Traders of the US dollar looked set to spend the week expecting significant value dips after the currency took a beating in an increasingly fractious international context.
China and the US have been engaged in a skirmish for well over a year now, and in recent days the battle has taken on a consular dimension.
The two countries have begun to close embassies and similar consular outposts in each other’s countries.
The US, for example, ordered Chinese diplomats in the city of Houston in Texas to leave the Chinese office there.
In response, China has now told American diplomats at its office in the city of Chengdu that they must leave.
The dollar’s problems were also exacerbated by news from the US Congress, where the country’s two main political parties appear to be unable to strike a deal to launch a new stimulus package.
The Republican suggestions for the deal, which is struggling to get bipartisan support, have been approved by President Donald Trump.
The end of July is widely expected to be a major moment for Congress in this regard, as it has to act by then in order to prevent problems for some major strands of aid for the unemployed.
The dollar was down to $1.1699 in its pair with the single European currency, which represented its worst performance in almost two years.
This pair may have been especially influenced by the fact that government leaders across Europe have managed to agree on a continent-wide stimulus package for their countries – something that in the US appears impossible, at least for now.
Against the Japanese yen, it was also down, this time to its worst position in four months or so.
The dollar index, which tracks the currency in comparison to six other leading ones from across the globe, was down to its worst place since 2018.
Other currencies enjoyed something of a resurgence in the markets.
The Australian dollar, which is widely known for moving up when traders are experiencing high risk sentiment, was up to $0.7120 against the dollar.
This was surprising to some market watchers given that Australia has seen a rise in the incidence of coronavirus in recent days.
These developments were also notable for the way that they appeared to buck recent global trends in the movement of the foreign exchange markets.

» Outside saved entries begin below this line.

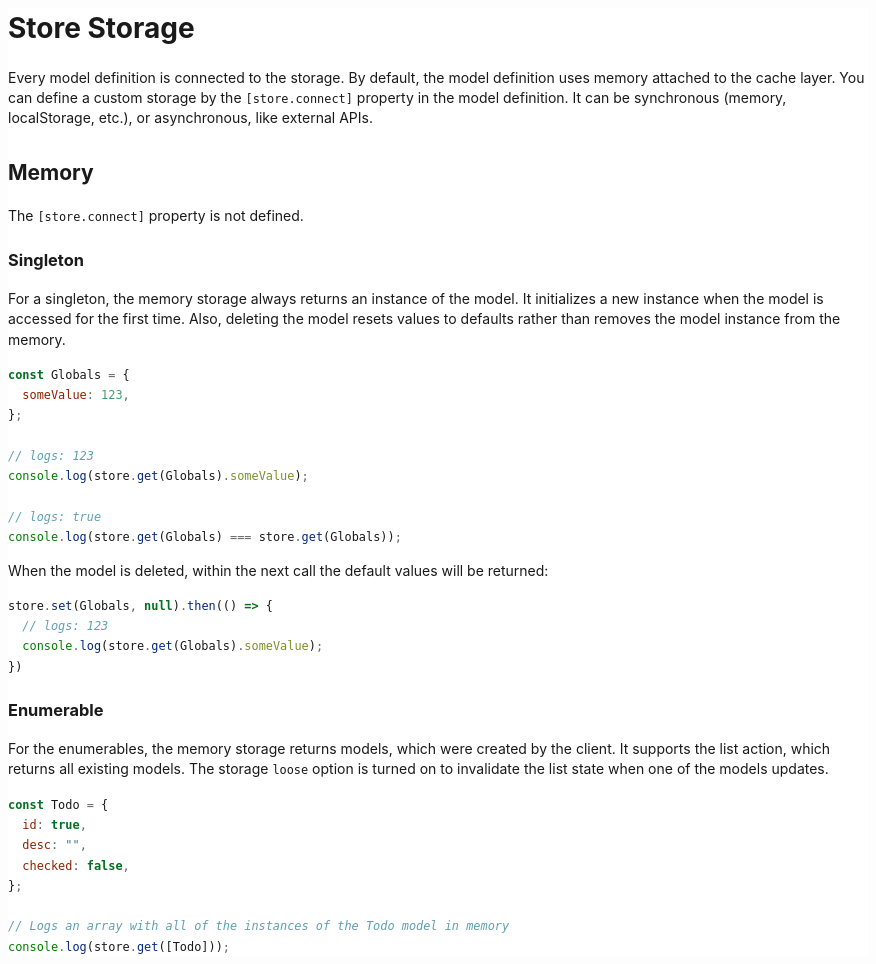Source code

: # Store Storage

Every model definition is connected to the storage. By default, the model definition uses memory attached to the cache
layer. You can define a custom storage by the `[store.connect]` property in the model definition. It can be
synchronous (memory, localStorage, etc.), or asynchronous, like external APIs.

## Memory

The `[store.connect]` property is not defined.

### Singleton

For a singleton, the memory storage always returns an instance of the model. It initializes a new instance when the
model is accessed for the first time. Also, deleting the model resets values to defaults rather than removes the model
instance from the memory.

```javascript
const Globals = {
  someValue: 123,
};

// logs: 123
console.log(store.get(Globals).someValue);

// logs: true
console.log(store.get(Globals) === store.get(Globals));
```

When the model is deleted, within the next call the default values will be returned:

```javascript
store.set(Globals, null).then(() => {
  // logs: 123
  console.log(store.get(Globals).someValue);
})
```

### Enumerable

For the enumerables, the memory storage returns models, which were created by the client. It supports the list action,
which returns all existing models. The storage `loose` option is turned on to invalidate the list state when one of the
models updates.

```javascript
const Todo = {
  id: true,
  desc: "",
  checked: false,
};

// Logs an array with all of the instances of the Todo model in memory
console.log(store.get([Todo]));
```


  [store.connect]: {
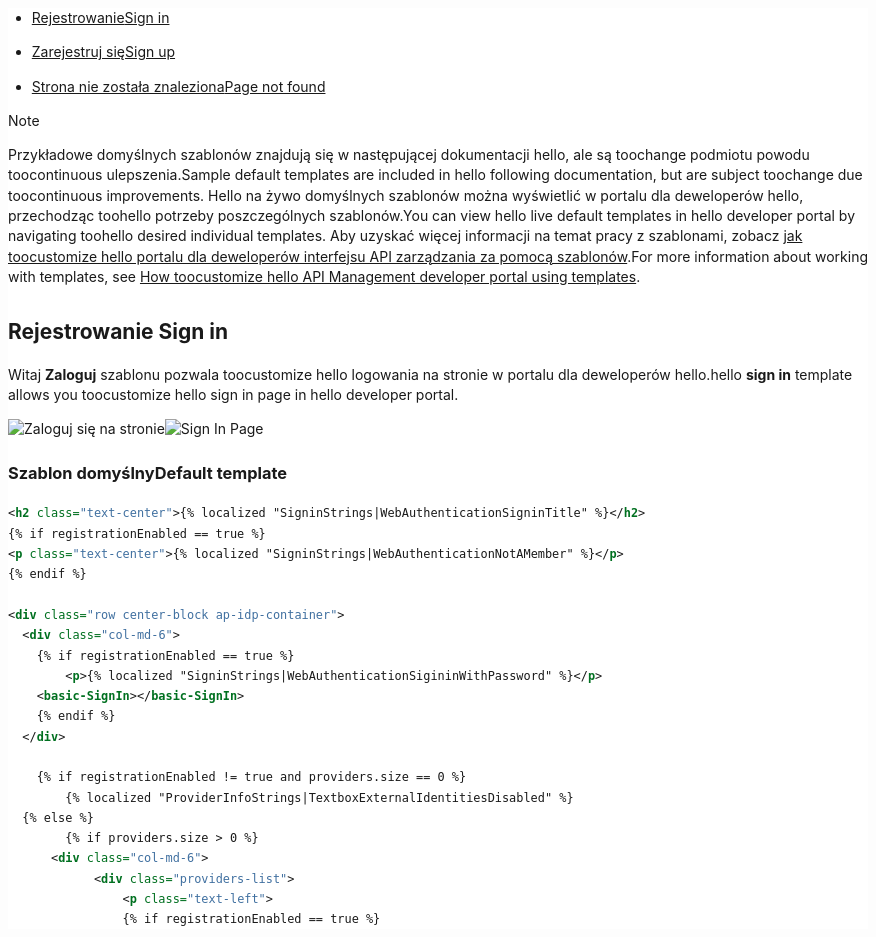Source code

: -   [<span data-ttu-id="c73a7-107">Rejestrowanie</span><span class="sxs-lookup"><span data-stu-id="c73a7-107">Sign in</span></span>](#SignIn)  
  
-   [<span data-ttu-id="c73a7-108">Zarejestruj się</span><span class="sxs-lookup"><span data-stu-id="c73a7-108">Sign up</span></span>](#SignUp)  
  
-   [<span data-ttu-id="c73a7-109">Strona nie została znaleziona</span><span class="sxs-lookup"><span data-stu-id="c73a7-109">Page not found</span></span>](#PageNotFound)  
  
> [!NOTE]
>  <span data-ttu-id="c73a7-110">Przykładowe domyślnych szablonów znajdują się w następującej dokumentacji hello, ale są toochange podmiotu powodu toocontinuous ulepszenia.</span><span class="sxs-lookup"><span data-stu-id="c73a7-110">Sample default templates are included in hello following documentation, but are subject toochange due toocontinuous improvements.</span></span> <span data-ttu-id="c73a7-111">Hello na żywo domyślnych szablonów można wyświetlić w portalu dla deweloperów hello, przechodząc toohello potrzeby poszczególnych szablonów.</span><span class="sxs-lookup"><span data-stu-id="c73a7-111">You can view hello live default templates in hello developer portal by navigating toohello desired individual templates.</span></span> <span data-ttu-id="c73a7-112">Aby uzyskać więcej informacji na temat pracy z szablonami, zobacz [jak toocustomize hello portalu dla deweloperów interfejsu API zarządzania za pomocą szablonów](https://azure.microsoft.com/documentation/articles/api-management-developer-portal-templates/).</span><span class="sxs-lookup"><span data-stu-id="c73a7-112">For more information about working with templates, see [How toocustomize hello API Management developer portal using templates](https://azure.microsoft.com/documentation/articles/api-management-developer-portal-templates/).</span></span>  
  
##  <span data-ttu-id="c73a7-113"><a name="SignIn"></a>Rejestrowanie</span><span class="sxs-lookup"><span data-stu-id="c73a7-113"><a name="SignIn"></a> Sign in</span></span>  
 <span data-ttu-id="c73a7-114">Witaj **Zaloguj** szablonu pozwala toocustomize hello logowania na stronie w portalu dla deweloperów hello.</span><span class="sxs-lookup"><span data-stu-id="c73a7-114">hello **sign in** template allows you toocustomize hello sign in page in hello developer portal.</span></span>  
  
 <span data-ttu-id="c73a7-115">![Zaloguj się na stronie](./media/api-management-page-templates/APIM-Sign-In-Page-Developer-Portal-Templates.png "APIM logowania szablony portalu deweloperów strony")</span><span class="sxs-lookup"><span data-stu-id="c73a7-115">![Sign In Page](./media/api-management-page-templates/APIM-Sign-In-Page-Developer-Portal-Templates.png "APIM Sign In Page Developer Portal Templates")</span></span>  
  
### <a name="default-template"></a><span data-ttu-id="c73a7-116">Szablon domyślny</span><span class="sxs-lookup"><span data-stu-id="c73a7-116">Default template</span></span>  
  
```xml  
<h2 class="text-center">{% localized "SigninStrings|WebAuthenticationSigninTitle" %}</h2>  
{% if registrationEnabled == true %}  
<p class="text-center">{% localized "SigninStrings|WebAuthenticationNotAMember" %}</p>  
{% endif %}  
  
<div class="row center-block ap-idp-container">  
  <div class="col-md-6">  
    {% if registrationEnabled == true %}  
        <p>{% localized "SigninStrings|WebAuthenticationSigininWithPassword" %}</p>  
    <basic-SignIn></basic-SignIn>  
    {% endif %}  
  </div>  
  
    {% if registrationEnabled != true and providers.size == 0 %}  
        {% localized "ProviderInfoStrings|TextboxExternalIdentitiesDisabled" %}  
  {% else %}  
        {% if providers.size > 0 %}  
      <div class="col-md-6">  
            <div class="providers-list">  
                <p class="text-left">  
                {% if registrationEnabled == true %}  
```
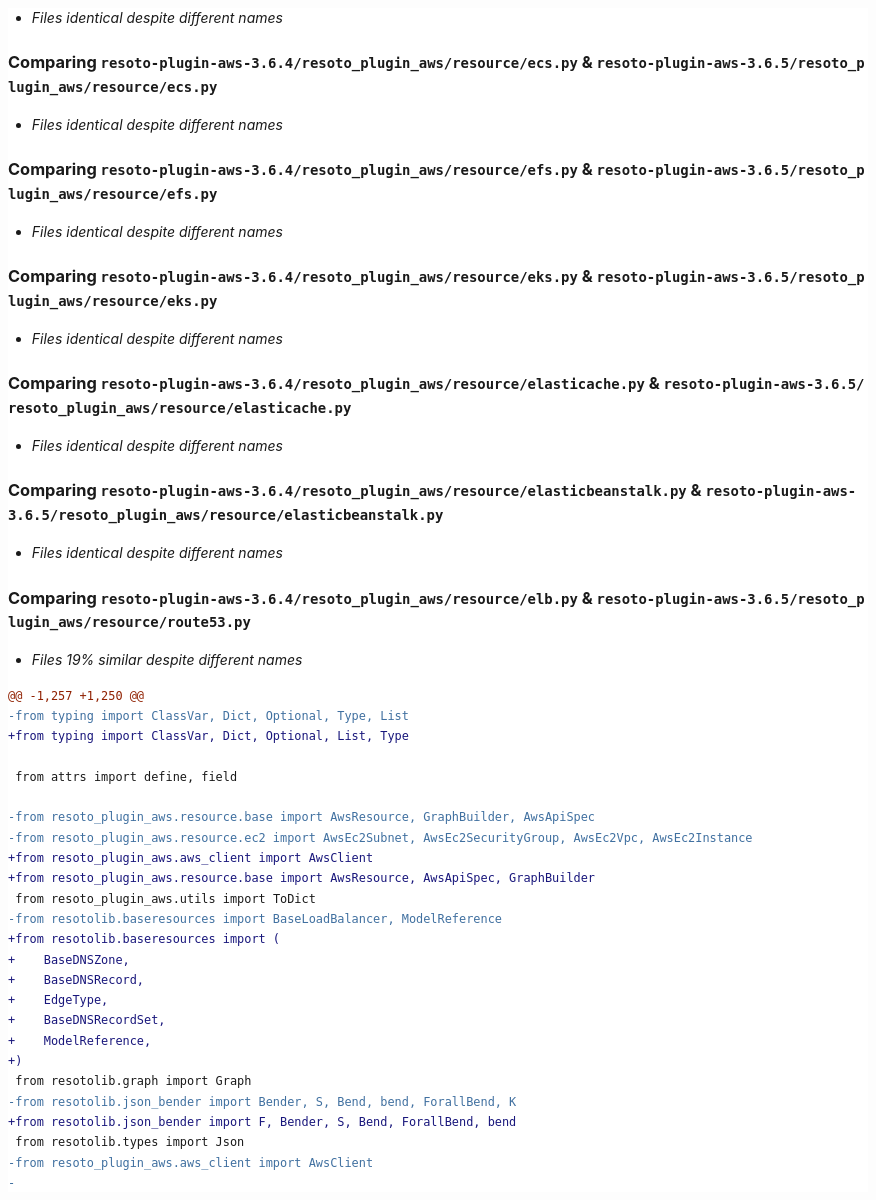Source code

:  * *Files identical despite different names*

### Comparing `resoto-plugin-aws-3.6.4/resoto_plugin_aws/resource/ecs.py` & `resoto-plugin-aws-3.6.5/resoto_plugin_aws/resource/ecs.py`

 * *Files identical despite different names*

### Comparing `resoto-plugin-aws-3.6.4/resoto_plugin_aws/resource/efs.py` & `resoto-plugin-aws-3.6.5/resoto_plugin_aws/resource/efs.py`

 * *Files identical despite different names*

### Comparing `resoto-plugin-aws-3.6.4/resoto_plugin_aws/resource/eks.py` & `resoto-plugin-aws-3.6.5/resoto_plugin_aws/resource/eks.py`

 * *Files identical despite different names*

### Comparing `resoto-plugin-aws-3.6.4/resoto_plugin_aws/resource/elasticache.py` & `resoto-plugin-aws-3.6.5/resoto_plugin_aws/resource/elasticache.py`

 * *Files identical despite different names*

### Comparing `resoto-plugin-aws-3.6.4/resoto_plugin_aws/resource/elasticbeanstalk.py` & `resoto-plugin-aws-3.6.5/resoto_plugin_aws/resource/elasticbeanstalk.py`

 * *Files identical despite different names*

### Comparing `resoto-plugin-aws-3.6.4/resoto_plugin_aws/resource/elb.py` & `resoto-plugin-aws-3.6.5/resoto_plugin_aws/resource/route53.py`

 * *Files 19% similar despite different names*

```diff
@@ -1,257 +1,250 @@
-from typing import ClassVar, Dict, Optional, Type, List
+from typing import ClassVar, Dict, Optional, List, Type
 
 from attrs import define, field
 
-from resoto_plugin_aws.resource.base import AwsResource, GraphBuilder, AwsApiSpec
-from resoto_plugin_aws.resource.ec2 import AwsEc2Subnet, AwsEc2SecurityGroup, AwsEc2Vpc, AwsEc2Instance
+from resoto_plugin_aws.aws_client import AwsClient
+from resoto_plugin_aws.resource.base import AwsResource, AwsApiSpec, GraphBuilder
 from resoto_plugin_aws.utils import ToDict
-from resotolib.baseresources import BaseLoadBalancer, ModelReference
+from resotolib.baseresources import (
+    BaseDNSZone,
+    BaseDNSRecord,
+    EdgeType,
+    BaseDNSRecordSet,
+    ModelReference,
+)
 from resotolib.graph import Graph
-from resotolib.json_bender import Bender, S, Bend, bend, ForallBend, K
+from resotolib.json_bender import F, Bender, S, Bend, ForallBend, bend
 from resotolib.types import Json
-from resoto_plugin_aws.aws_client import AwsClient
-
```
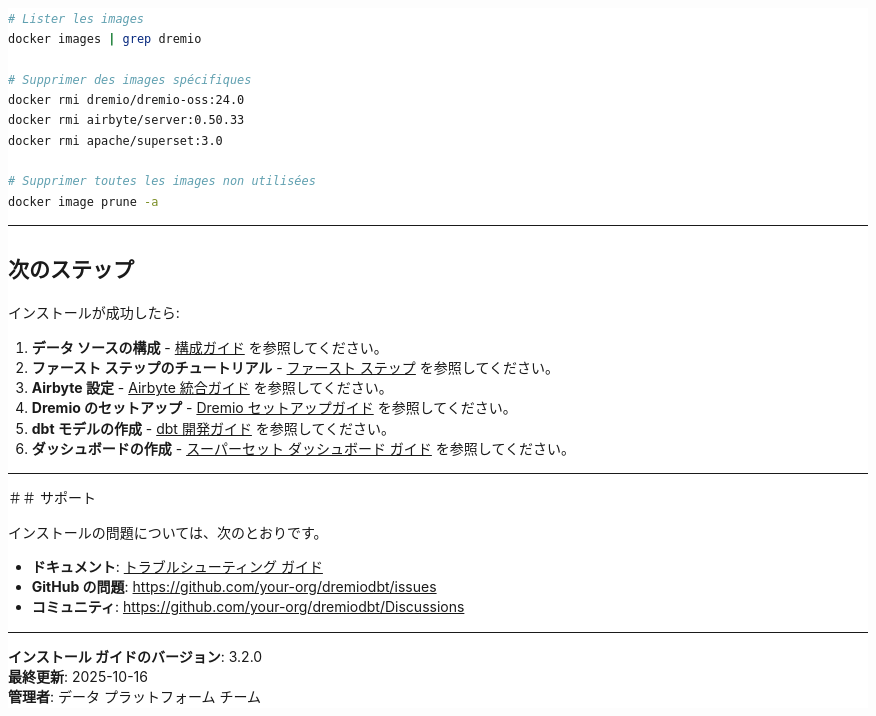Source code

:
 ```bash
# Lister les images
docker images | grep dremio

# Supprimer des images spécifiques
docker rmi dremio/dremio-oss:24.0
docker rmi airbyte/server:0.50.33
docker rmi apache/superset:3.0

# Supprimer toutes les images non utilisées
docker image prune -a
```

---

## 次のステップ

インストールが成功したら:

1. **データ ソースの構成** - [構成ガイド](configuration.md) を参照してください。
2. **ファースト ステップのチュートリアル** - [ファースト ステップ](first-steps.md) を参照してください。
3. **Airbyte 設定** - [Airbyte 統合ガイド](../guides/airbyte-integration.md) を参照してください。
4. **Dremio のセットアップ** - [Dremio セットアップガイド](../guides/dremio-setup.md) を参照してください。
5. **dbt モデルの作成** - [dbt 開発ガイド](../guides/dbt-development.md) を参照してください。
6. **ダッシュボードの作成** - [スーパーセット ダッシュボード ガイド](../guides/superset-dashboards.md) を参照してください。

---

＃＃ サポート

インストールの問題については、次のとおりです。

- **ドキュメント**: [トラブルシューティング ガイド](../guides/troubleshooting.md)
- **GitHub の問題**: https://github.com/your-org/dremiodbt/issues
- **コミュニティ**: https://github.com/your-org/dremiodbt/Discussions

---

**インストール ガイドのバージョン**: 3.2.0  
**最終更新**: 2025-10-16  
**管理者**: データ プラットフォーム チーム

During the height of the coronavirus pandemic, the dollar has been seen to rise steadily during times of turbulence in the markets – largely because it is perceived to be a liquid currency with easy convertibility into cash.
However, the fact that the world’s riskier currencies have surged this week despite the turbulence could indicate that a change is on the cards.
The US dollar, then, may well be about to lose its status as the world’s latest safe haven.